#### YOUR TASK
The lines to be extracted run from the start of the listing through the line containing "tissue was stained"; copy them exactly and nothing else.
>>>>>
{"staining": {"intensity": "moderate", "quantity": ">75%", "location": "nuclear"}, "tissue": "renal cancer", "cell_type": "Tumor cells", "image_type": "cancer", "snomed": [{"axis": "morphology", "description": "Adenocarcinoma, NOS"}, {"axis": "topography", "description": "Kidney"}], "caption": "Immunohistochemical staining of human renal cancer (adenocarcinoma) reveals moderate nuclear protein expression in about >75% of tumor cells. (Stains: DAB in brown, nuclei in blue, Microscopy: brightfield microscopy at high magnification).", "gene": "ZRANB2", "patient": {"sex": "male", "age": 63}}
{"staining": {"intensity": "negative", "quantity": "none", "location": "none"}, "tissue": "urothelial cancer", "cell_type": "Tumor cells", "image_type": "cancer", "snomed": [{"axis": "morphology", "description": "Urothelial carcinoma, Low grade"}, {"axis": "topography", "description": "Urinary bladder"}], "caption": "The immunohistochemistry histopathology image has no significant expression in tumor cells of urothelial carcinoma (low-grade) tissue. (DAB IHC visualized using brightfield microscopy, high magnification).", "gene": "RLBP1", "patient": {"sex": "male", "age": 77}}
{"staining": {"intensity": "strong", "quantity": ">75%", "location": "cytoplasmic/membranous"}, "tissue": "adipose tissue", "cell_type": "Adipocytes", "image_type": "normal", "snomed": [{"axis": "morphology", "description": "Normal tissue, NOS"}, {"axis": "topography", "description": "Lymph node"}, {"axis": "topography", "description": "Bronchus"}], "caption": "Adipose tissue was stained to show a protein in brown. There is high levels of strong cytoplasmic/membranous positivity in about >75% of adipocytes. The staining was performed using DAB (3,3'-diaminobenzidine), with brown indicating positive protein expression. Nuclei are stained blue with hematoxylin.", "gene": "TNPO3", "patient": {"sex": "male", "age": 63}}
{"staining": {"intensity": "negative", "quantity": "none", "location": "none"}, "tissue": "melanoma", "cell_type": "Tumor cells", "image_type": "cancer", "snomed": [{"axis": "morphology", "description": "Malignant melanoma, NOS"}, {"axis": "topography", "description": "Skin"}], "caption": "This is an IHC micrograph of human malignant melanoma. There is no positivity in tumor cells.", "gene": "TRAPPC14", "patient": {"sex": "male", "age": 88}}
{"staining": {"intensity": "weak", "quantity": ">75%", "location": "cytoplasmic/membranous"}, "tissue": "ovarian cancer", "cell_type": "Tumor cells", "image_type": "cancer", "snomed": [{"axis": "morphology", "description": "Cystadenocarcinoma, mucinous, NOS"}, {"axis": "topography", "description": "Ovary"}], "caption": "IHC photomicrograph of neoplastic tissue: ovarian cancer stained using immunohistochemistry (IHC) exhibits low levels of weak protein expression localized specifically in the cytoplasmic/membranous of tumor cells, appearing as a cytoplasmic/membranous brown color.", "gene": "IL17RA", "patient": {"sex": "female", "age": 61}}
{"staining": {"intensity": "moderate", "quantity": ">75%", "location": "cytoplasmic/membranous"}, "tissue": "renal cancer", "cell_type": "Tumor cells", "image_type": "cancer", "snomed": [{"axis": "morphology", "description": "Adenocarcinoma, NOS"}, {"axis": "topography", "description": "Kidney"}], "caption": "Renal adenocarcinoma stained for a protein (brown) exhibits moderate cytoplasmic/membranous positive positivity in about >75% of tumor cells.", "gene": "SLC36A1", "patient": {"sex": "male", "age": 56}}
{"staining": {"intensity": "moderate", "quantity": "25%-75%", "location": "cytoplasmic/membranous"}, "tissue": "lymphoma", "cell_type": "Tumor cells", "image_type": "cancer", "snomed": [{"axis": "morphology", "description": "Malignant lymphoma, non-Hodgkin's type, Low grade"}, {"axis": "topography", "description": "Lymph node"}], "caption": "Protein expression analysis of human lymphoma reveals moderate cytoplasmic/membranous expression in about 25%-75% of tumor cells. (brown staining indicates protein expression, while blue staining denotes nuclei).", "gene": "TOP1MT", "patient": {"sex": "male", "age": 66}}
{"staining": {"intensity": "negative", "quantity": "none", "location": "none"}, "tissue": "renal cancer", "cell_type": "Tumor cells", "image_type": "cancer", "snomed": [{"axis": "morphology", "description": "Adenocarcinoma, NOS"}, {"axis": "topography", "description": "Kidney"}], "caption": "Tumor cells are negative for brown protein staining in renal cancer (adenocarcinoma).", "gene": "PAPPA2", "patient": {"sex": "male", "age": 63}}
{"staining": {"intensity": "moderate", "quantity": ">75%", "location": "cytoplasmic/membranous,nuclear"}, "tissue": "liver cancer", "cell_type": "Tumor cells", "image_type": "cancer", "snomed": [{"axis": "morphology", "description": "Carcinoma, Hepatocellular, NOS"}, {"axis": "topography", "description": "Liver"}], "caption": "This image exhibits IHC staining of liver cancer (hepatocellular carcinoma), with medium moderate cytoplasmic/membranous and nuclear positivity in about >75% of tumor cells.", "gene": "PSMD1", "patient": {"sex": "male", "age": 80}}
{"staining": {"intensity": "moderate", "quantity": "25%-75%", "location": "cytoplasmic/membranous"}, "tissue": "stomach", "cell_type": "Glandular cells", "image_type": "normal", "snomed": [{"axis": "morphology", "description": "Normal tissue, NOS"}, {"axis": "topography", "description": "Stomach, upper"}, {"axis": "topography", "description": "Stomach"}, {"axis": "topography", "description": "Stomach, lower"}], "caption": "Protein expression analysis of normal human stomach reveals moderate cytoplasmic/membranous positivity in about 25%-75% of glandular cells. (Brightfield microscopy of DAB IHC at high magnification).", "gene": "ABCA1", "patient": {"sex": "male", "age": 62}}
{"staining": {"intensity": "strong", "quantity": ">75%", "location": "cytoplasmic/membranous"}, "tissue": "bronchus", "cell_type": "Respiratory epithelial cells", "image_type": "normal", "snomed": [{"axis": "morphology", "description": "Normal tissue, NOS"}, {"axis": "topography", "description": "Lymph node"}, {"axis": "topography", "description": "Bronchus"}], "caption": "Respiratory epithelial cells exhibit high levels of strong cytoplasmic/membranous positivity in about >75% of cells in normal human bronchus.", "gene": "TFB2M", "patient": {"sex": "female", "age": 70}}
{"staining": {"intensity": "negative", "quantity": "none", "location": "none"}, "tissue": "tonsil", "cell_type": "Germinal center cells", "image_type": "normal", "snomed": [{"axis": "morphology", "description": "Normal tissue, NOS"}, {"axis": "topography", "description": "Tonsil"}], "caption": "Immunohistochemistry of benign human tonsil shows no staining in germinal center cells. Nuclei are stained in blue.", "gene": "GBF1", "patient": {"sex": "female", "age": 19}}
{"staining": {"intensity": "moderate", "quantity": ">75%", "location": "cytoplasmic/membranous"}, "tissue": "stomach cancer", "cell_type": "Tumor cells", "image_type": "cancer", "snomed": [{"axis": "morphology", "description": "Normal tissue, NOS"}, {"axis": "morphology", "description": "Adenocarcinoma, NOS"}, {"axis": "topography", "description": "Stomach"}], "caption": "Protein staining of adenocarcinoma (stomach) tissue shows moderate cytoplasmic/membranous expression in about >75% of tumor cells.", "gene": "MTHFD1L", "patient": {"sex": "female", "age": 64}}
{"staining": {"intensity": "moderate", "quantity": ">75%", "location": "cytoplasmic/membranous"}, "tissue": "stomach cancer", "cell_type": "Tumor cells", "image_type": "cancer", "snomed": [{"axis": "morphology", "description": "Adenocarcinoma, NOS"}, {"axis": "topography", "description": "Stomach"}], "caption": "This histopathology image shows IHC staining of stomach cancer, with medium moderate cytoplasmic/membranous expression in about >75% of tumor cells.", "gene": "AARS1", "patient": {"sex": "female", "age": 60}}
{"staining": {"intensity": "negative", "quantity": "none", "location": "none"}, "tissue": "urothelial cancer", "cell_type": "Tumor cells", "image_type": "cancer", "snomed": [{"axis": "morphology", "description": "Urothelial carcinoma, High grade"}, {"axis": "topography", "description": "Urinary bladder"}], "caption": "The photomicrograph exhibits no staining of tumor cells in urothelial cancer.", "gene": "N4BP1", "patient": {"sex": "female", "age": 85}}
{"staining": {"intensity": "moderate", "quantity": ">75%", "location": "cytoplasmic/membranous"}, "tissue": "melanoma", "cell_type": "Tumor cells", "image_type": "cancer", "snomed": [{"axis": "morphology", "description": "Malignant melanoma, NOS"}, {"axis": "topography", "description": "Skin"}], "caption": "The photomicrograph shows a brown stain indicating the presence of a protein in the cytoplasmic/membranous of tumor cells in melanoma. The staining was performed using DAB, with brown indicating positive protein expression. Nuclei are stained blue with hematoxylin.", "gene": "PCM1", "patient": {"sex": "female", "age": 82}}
<<<<<
#### RESPONSE AREA
{"staining": {"intensity": "moderate", "quantity": ">75%", "location": "nuclear"}, "tissue": "renal cancer", "cell_type": "Tumor cells", "image_type": "cancer", "snomed": [{"axis": "morphology", "description": "Adenocarcinoma, NOS"}, {"axis": "topography", "description": "Kidney"}], "caption": "Immunohistochemical staining of human renal cancer (adenocarcinoma) reveals moderate nuclear protein expression in about >75% of tumor cells. (Stains: DAB in brown, nuclei in blue, Microscopy: brightfield microscopy at high magnification).", "gene": "ZRANB2", "patient": {"sex": "male", "age": 63}}
{"staining": {"intensity": "negative", "quantity": "none", "location": "none"}, "tissue": "urothelial cancer", "cell_type": "Tumor cells", "image_type": "cancer", "snomed": [{"axis": "morphology", "description": "Urothelial carcinoma, Low grade"}, {"axis": "topography", "description": "Urinary bladder"}], "caption": "The immunohistochemistry histopathology image has no significant expression in tumor cells of urothelial carcinoma (low-grade) tissue. (DAB IHC visualized using brightfield microscopy, high magnification).", "gene": "RLBP1", "patient": {"sex": "male", "age": 77}}
{"staining": {"intensity": "strong", "quantity": ">75%", "location": "cytoplasmic/membranous"}, "tissue": "adipose tissue", "cell_type": "Adipocytes", "image_type": "normal", "snomed": [{"axis": "morphology", "description": "Normal tissue, NOS"}, {"axis": "topography", "description": "Lymph node"}, {"axis": "topography", "description": "Bronchus"}], "caption": "Adipose tissue was stained to show a protein in brown. There is high levels of strong cytoplasmic/membranous positivity in about >75% of adipocytes. The staining was performed using DAB (3,3'-diaminobenzidine), with brown indicating positive protein expression. Nuclei are stained blue with hematoxylin.", "gene": "TNPO3", "patient": {"sex": "male", "age": 63}}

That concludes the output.